Mistletoe (Viscum album
L.; VA) has been traditionally used in folk medicine to combat fatigue and stress. Evidence has shown that chronic consumption of VA results in an enhancement of oxidative metabolism and exercise performance. However, no studies have investigated how acute VA consumption influences performance. The purpose of this brief report was to investigate the effects of acute VA ingestion on rowing exercise performance. Physically active females were recruited for this study. In a crossover, counterbalanced design, participants completed two trials each with a different treatment: (1) VA (2000 mg) and (2) placebo (PL; gluten-free cornstarch; 2000 mg). A total of 30 minutes prior to exercise, participants consumed their treatment. The participants were familiarized with the rowing ergometer and warmed up for 5 min at 50% of age-predicted heart rate max. Immediately following the warm-up, the participants completed a 2000 m rowing time trial.

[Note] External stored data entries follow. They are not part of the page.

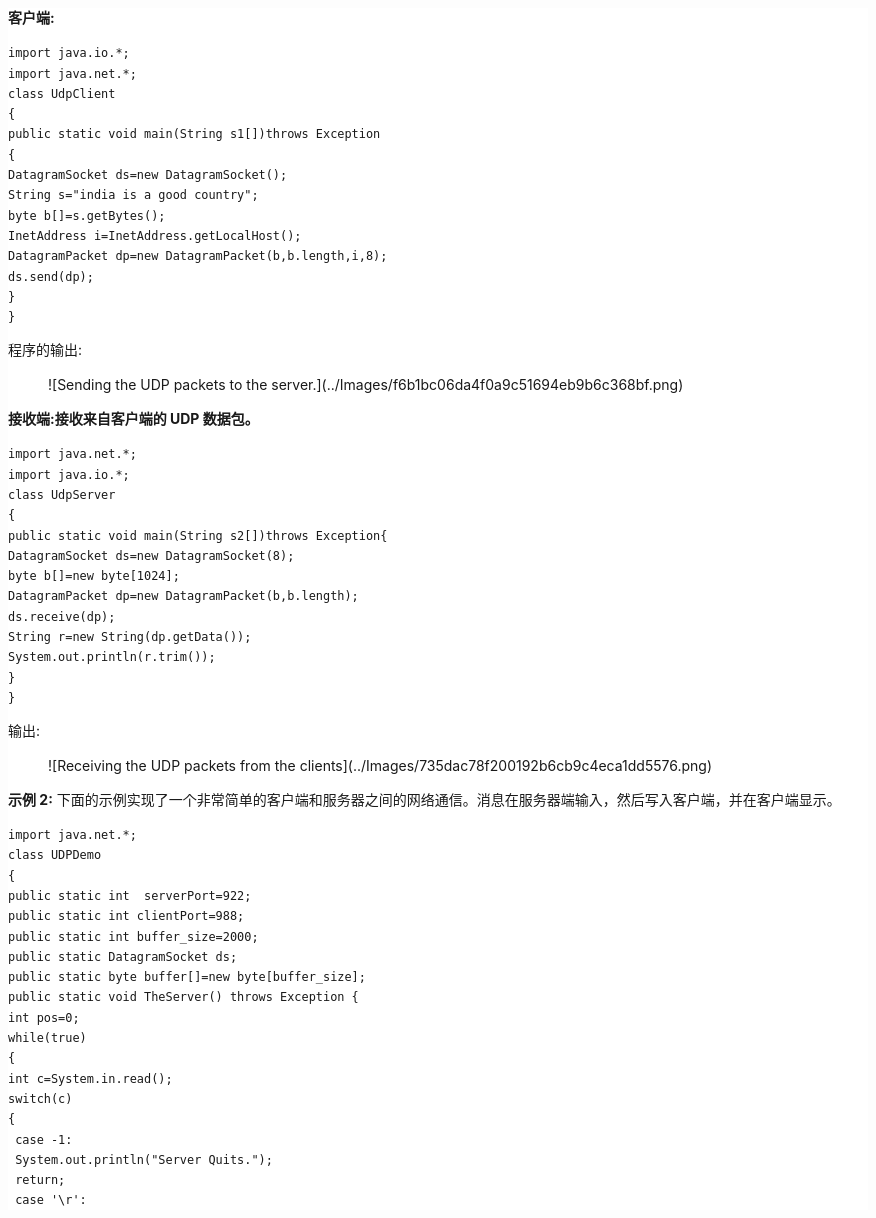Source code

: **客户端:**

```
import java.io.*;
import java.net.*;
class UdpClient
{
public static void main(String s1[])throws Exception
{
DatagramSocket ds=new DatagramSocket();
String s="india is a good country";
byte b[]=s.getBytes();
InetAddress i=InetAddress.getLocalHost();
DatagramPacket dp=new DatagramPacket(b,b.length,i,8);
ds.send(dp);
}
} 
```

程序的输出:

<figure class="aligncenter">![Sending the UDP packets to the server.](../Images/f6b1bc06da4f0a9c51694eb9b6c368bf.png)</figure>

**接收端:接收来自客户端的 UDP 数据包。**

```
import java.net.*;
import java.io.*;
class UdpServer
{
public static void main(String s2[])throws Exception{
DatagramSocket ds=new DatagramSocket(8);
byte b[]=new byte[1024];
DatagramPacket dp=new DatagramPacket(b,b.length);
ds.receive(dp);
String r=new String(dp.getData());
System.out.println(r.trim());
}
} 
```

输出:

<figure class="aligncenter">![Receiving the UDP packets from the clients](../Images/735dac78f200192b6cb9c4eca1dd5576.png)</figure>

**示例 2:** 下面的示例实现了一个非常简单的客户端和服务器之间的网络通信。消息在服务器端输入，然后写入客户端，并在客户端显示。

```
import java.net.*;
class UDPDemo
{
public static int  serverPort=922;
public static int clientPort=988;
public static int buffer_size=2000;
public static DatagramSocket ds;
public static byte buffer[]=new byte[buffer_size];
public static void TheServer() throws Exception { 
int pos=0;
while(true) 
{
int c=System.in.read();
switch(c) 
{ 
 case -1:
 System.out.println("Server Quits.");
 return;
 case '\r':
```
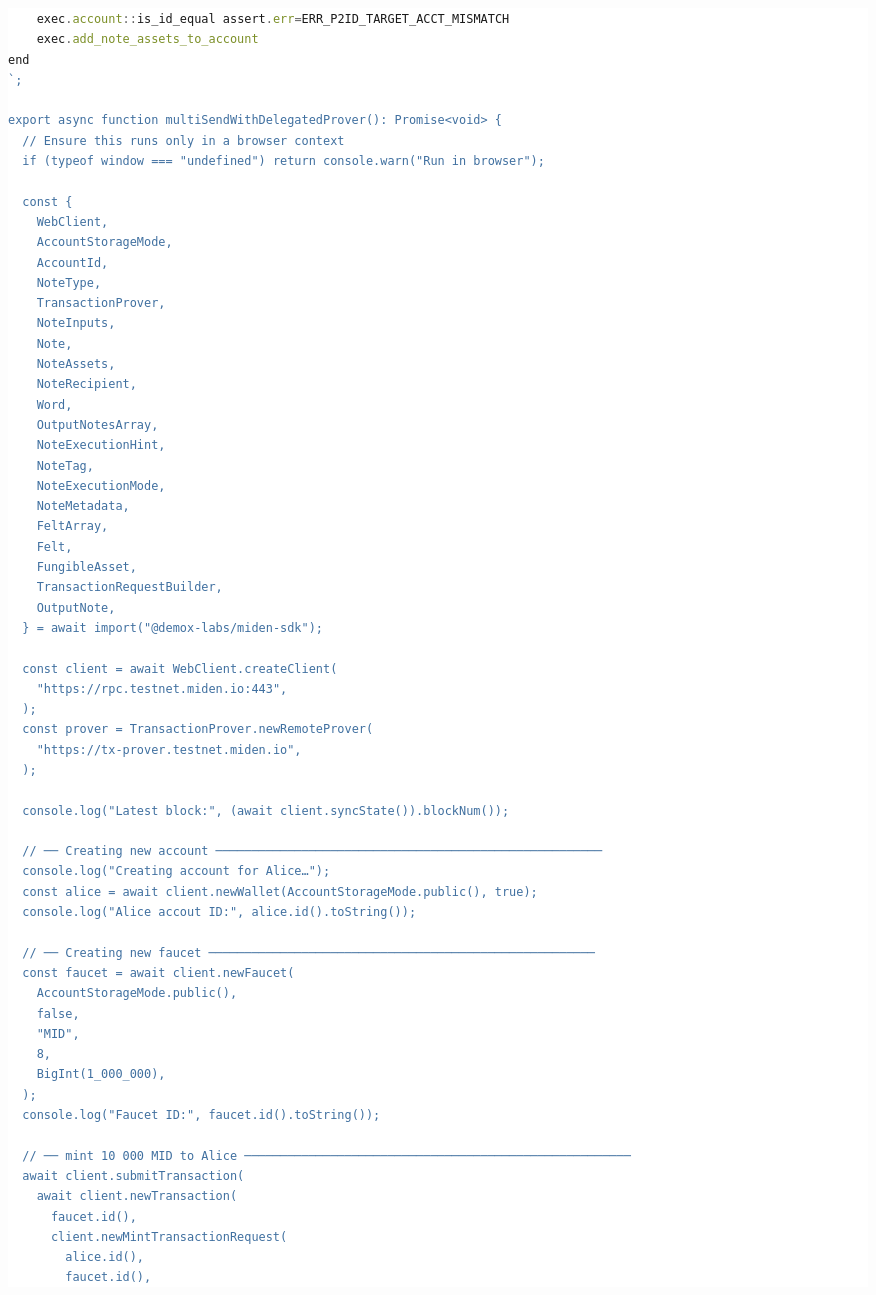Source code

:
 ```ts
    exec.account::is_id_equal assert.err=ERR_P2ID_TARGET_ACCT_MISMATCH
    exec.add_note_assets_to_account
end
`;

export async function multiSendWithDelegatedProver(): Promise<void> {
  // Ensure this runs only in a browser context
  if (typeof window === "undefined") return console.warn("Run in browser");

  const {
    WebClient,
    AccountStorageMode,
    AccountId,
    NoteType,
    TransactionProver,
    NoteInputs,
    Note,
    NoteAssets,
    NoteRecipient,
    Word,
    OutputNotesArray,
    NoteExecutionHint,
    NoteTag,
    NoteExecutionMode,
    NoteMetadata,
    FeltArray,
    Felt,
    FungibleAsset,
    TransactionRequestBuilder,
    OutputNote,
  } = await import("@demox-labs/miden-sdk");

  const client = await WebClient.createClient(
    "https://rpc.testnet.miden.io:443",
  );
  const prover = TransactionProver.newRemoteProver(
    "https://tx-prover.testnet.miden.io",
  );

  console.log("Latest block:", (await client.syncState()).blockNum());

  // ── Creating new account ──────────────────────────────────────────────────────
  console.log("Creating account for Alice…");
  const alice = await client.newWallet(AccountStorageMode.public(), true);
  console.log("Alice accout ID:", alice.id().toString());

  // ── Creating new faucet ──────────────────────────────────────────────────────
  const faucet = await client.newFaucet(
    AccountStorageMode.public(),
    false,
    "MID",
    8,
    BigInt(1_000_000),
  );
  console.log("Faucet ID:", faucet.id().toString());

  // ── mint 10 000 MID to Alice ──────────────────────────────────────────────────────
  await client.submitTransaction(
    await client.newTransaction(
      faucet.id(),
      client.newMintTransactionRequest(
        alice.id(),
        faucet.id(),
```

Blood lactate (La) was obtained with a lactate meter via finger prick before and after exercise. Power output, trial time, heart rate, rating of perceived exertion (RPE), and La were analyzed. The findings revealed no significant differences for the relative power output (p
= 0.936), trial time (p
= 0.842) or heart rate (p
= 0.762). Rating of perceived exertion was lower with VA ingestion (p
= 0.027). La was significantly higher post-exercise regardless of treatment (p
< 0.001). However, post-exercise La was lower with VA ingestion (p
= 0.032). Findings do not support VA as an ergogenic aid but suggest ingestion may alter metabolism resulting in less La formation and subjective fatigue.